◆ Problem description
Copy each line of the data that has "lines" in it.

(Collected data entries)
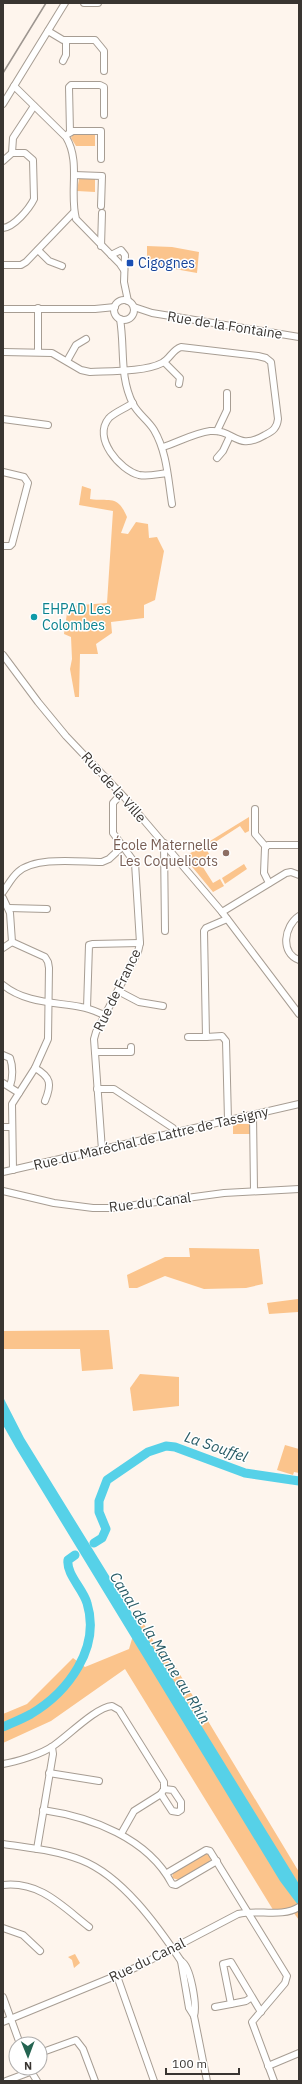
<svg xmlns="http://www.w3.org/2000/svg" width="302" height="2084" font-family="'IBM Plex Sans',sans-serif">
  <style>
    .green { fill: #fbc48c }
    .water { fill: #56d1e8 }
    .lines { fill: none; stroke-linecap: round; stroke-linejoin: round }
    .river { stroke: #56d1e8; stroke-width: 9 }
    .minor-casing { stroke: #a79d93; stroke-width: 8 }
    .minor { stroke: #fff; stroke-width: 6 }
    .rail { stroke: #9d9690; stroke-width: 1.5 }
    .transit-dot { fill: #1a4fb4; stroke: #fff; stroke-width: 1.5 }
    .culture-dot { fill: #0f9aa8; stroke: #fff; stroke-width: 1.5 }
    .education-dot { fill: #8d6e63; stroke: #fff; stroke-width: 1.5 }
    .labels { text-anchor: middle; stroke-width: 3; stroke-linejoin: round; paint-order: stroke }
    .transit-label { font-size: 14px; fill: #164399; stroke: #fff; text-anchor: start }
    .street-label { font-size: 14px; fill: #393531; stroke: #fff }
    .culture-label { font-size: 14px; fill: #0d838f; stroke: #fff; text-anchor: start }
    .education-label { font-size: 14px; fill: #785e54; stroke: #fff; text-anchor: end }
    .water-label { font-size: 15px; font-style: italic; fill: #295c66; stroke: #fff }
  </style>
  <rect width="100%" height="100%" fill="#fef5ed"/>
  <!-- green -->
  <g class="green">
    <polygon points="73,134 95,134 95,146 76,146 71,138"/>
    <polygon points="79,179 95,179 95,192 77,191"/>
    <polygon points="147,246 172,247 199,252 197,273 147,264"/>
    <path d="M82 486 91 489 90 499C111 502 117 494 127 517L121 533 128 534 136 522 148 524 149 538 157 537 164 551 155 600 144 605V618L111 622 112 633 96 644 98 654H80L79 697H75L70 669 72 659 71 637 64 634 68 606 107 603 113 511 79 505Z"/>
    <polygon points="249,817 249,831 245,833 240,826 206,848 209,854 204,859 199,861 213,883 220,879 224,886 213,892 184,857"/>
    <polygon points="244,864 247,869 225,884 222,878"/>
    <rect x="233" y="1124" width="18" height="10"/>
    <polygon points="189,1248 259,1249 263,1284 246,1288 204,1289 165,1276 137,1288 129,1288 127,1275 165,1257 190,1257"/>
    <polygon points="298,1299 298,1312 269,1314 267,1303"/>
    <polygon points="109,1330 113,1369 82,1371 80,1349 3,1349 3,1331"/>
    <polygon points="140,1374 179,1377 179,1406 133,1411 130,1388"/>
    <polygon points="285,1445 299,1449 299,1473 294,1472 293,1475 277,1470"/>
    <polygon points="139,1615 155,1644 161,1643 299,1872 299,1920 293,1912 275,1913 125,1669 51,1721 3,1743 3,1714 27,1704 73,1658 85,1667 129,1649"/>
    <polygon points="207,1853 209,1854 211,1859 208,1863 179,1880 172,1878 173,1873"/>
    <polygon points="75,1954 80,1963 74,1968 72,1960 68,1957"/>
  </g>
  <!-- water -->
  <polygon class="water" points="3,1397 24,1438 299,1884 299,1905 298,1905 280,1881 16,1448 3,1425"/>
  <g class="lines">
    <!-- river -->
    <g class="river">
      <polyline points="94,1543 102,1538 106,1529 99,1512 99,1501 107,1480 148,1452 166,1446 175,1447 245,1473 299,1481"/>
      <path d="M3 1727C12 1723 22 1719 31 1714 68 1692 101 1648 87 1603 83 1589 66 1574 68 1560L75 1555"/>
    </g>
    <!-- minor casing -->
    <g class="minor-casing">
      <g id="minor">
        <polyline points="84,3 98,3"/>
        <polyline points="48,31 63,40 95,40 104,51 104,71"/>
        <polyline points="63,61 66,55 66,40"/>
        <path d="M14 86 66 137C81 162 69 192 76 219L120 264 124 270"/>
        <polyline points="3,104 65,3"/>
        <polyline points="70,132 69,87 71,85 100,85 104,87 104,115"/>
        <polyline points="68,134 73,131 101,131 101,159"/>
        <polyline points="3,161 12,153 13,138 34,106"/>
        <polyline points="74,175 102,176 101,206"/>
        <path d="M3 228C14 227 29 209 34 199L33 160 25 153H12"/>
        <polyline points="101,246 102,213"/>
        <polyline points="38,250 49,261 62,266"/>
        <polyline points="111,255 121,250 125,255 124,282 128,301"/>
        <polyline points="3,265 21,265 26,262 74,212"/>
        <circle cx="124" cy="310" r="10"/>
        <polyline points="134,307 152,313 299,337"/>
        <polyline points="3,309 95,309 115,307"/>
        <path d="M120 319C125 348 119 376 133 404 138 414 148 420 154 430 167 452 168 479 172 504"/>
        <path d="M3 352 52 353 81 370 90 372C110 371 145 372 162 363 170 359 172 350 181 347L258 356 266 358 271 362 278 419C277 428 273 431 265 435 236 452 235 429 210 431 195 433 178 442 163 447"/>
        <polyline points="38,352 38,308"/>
        <polyline points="67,361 76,345 86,339"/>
        <polyline points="164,362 180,378 179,384"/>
        <path d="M133 403C126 408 115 412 109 418 92 438 120 470 139 475 148 477 158 474 167 473"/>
        <polyline points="3,419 48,425"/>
        <polyline points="217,431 227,410 227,393"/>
        <polyline points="217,458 223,451 230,436"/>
        <polyline points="3,472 24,477 28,483 12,544 10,546 3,546"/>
        <polyline points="3,655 38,702 66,736 125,798 222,912 299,1014"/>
        <polyline points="255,809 255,834 266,847"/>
        <polyline points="164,843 165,931"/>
        <polyline points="269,883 264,873 265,848 268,845 299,845"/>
        <path d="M3 892C8 885 12 877 18 872 36 856 79 862 102 862L109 859 123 846"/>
        <polyline points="3,898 10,913 12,942 45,957 48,962 49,968 48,1039 35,1068 12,1104 13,1170"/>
        <polyline points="9,908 47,909"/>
        <polyline points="222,912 286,873 291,872 299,875"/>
        <path d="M299 916C284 926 280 953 299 960"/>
        <polyline points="227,919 206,928 204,931 206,1037 222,1036 226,1041 228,1120"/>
        <polyline points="3,948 12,942"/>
        <path d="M3 985C25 1003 54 1002 81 1007 89 1008 97 1012 104 1015"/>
        <polyline points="118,991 139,1002 163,1006"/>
        <polyline points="87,1008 89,945 93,944 140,943"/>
        <polyline points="188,1037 206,1037"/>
        <polyline points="95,1052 131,1052 131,1047"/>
        <path d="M3 1055 10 1058C13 1066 13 1078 10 1086"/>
        <path d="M35 1068C51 1077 52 1084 45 1101"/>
        <polyline points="3,1083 19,1093"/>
        <polyline points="97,1089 114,1089 173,1128 175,1132"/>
        <polyline points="253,1114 254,1191"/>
        <polyline points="3,1127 12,1127"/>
        <polyline points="102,1150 94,1039 96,1032 138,952 140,943 135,863 113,833 113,803 121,794"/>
        <polyline points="3,1172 299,1104"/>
        <polyline points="3,1191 54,1203 93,1208 112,1208 224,1193 299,1189"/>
        <path d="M3 1764C16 1762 42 1754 53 1746 67 1737 96 1707 112 1706L119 1710 164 1782V1789L161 1794"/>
        <polyline points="49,1773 99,1781"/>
        <path d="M43 1810C91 1817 148 1838 172 1884L176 1885 217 1861"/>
        <polyline points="121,1834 134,1811 161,1794 172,1811 178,1812 181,1810 181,1802 173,1790 164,1789"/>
        <path d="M3 1844C29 1848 56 1850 81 1860 122 1876 157 1925 181 1961 191 1966 197 2006 194 2016"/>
        <polyline points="37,1849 53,1754 52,1747"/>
        <polyline points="167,1873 206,1850 210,1851 287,1976 285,1983 252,2022 274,2081"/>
        <path d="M3 1885C40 1881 62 1906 89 1927"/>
        <polyline points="3,1928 23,1935 40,1951"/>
        <polyline points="181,1961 189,2008 194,2016 207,2081"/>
        <polyline points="117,1976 154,2081"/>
        <polyline points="3,1997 20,2044"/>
        <polyline points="252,1997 246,2001 231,2004 223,1964 231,1962 261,2012"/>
        <polyline points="215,2007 231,2004"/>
        <path d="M3 2022 137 1967 238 1914C258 1909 281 1918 299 1907"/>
        <polyline points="40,2053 76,2040 83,2049 95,2081"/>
        <polyline points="268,2066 299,2053"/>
        <polyline points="29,2068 37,2081"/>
        <polyline points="6,2081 30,2072"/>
      </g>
    </g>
    <!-- minor -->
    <use href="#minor" class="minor"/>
    <!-- rail -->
    <polyline class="rail" points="3,73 46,3"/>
  </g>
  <!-- markers -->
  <rect class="transit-dot" x="126" y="259" width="8" height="8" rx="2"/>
  <circle class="culture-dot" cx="34" cy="617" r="4"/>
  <circle class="education-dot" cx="226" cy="853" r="4"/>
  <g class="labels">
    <!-- transit labels -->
    <g class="transit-label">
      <text x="138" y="268">Cigognes</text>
    </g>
    <!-- street labels -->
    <g class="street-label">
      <text transform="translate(225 325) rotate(9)" y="5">Rue de la Fontaine</text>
      <text transform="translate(114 787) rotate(48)" y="5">Rue de la Ville</text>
      <text transform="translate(117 990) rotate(-64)" y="5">Rue de France</text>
      <text transform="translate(151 1138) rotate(-13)" y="5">Rue du Maréchal de Lattre de Tassigny</text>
      <text transform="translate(150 1202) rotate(-7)" y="5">Rue du Canal</text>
      <text transform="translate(147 1960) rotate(-26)" y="5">Rue du Canal</text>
    </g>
    <!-- culture labels -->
    <g class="culture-label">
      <text x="42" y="614">EHPAD Les<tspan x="42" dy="16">Colombes</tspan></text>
    </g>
    <!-- education labels -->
    <g class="education-label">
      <text x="218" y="850">École Maternelle<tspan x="218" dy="16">Les Coquelicots</tspan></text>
    </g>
    <!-- water labels -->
    <g class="water-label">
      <text transform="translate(216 1447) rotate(19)" y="5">La Souffel</text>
      <text transform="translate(160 1648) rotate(58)" y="5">Canal de la Marne au Rhin</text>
    </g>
  </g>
  <!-- border -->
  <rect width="302" height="2084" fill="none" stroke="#393531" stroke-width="8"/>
  <!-- north arrow -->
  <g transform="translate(28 2056) rotate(179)"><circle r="19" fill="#ffffff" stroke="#b0aead"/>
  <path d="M0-3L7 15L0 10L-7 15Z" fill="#246451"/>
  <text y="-6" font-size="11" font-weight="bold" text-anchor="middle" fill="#393531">N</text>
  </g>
  <!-- scale -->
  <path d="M166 2068v6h73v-6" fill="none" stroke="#393531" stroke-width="2"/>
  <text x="172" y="2068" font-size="12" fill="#393531" stroke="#ffffff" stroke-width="3" paint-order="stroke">100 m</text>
</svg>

◆ Response to this task
    .lines { fill: none; stroke-linecap: round; stroke-linejoin: round }
  <g class="lines">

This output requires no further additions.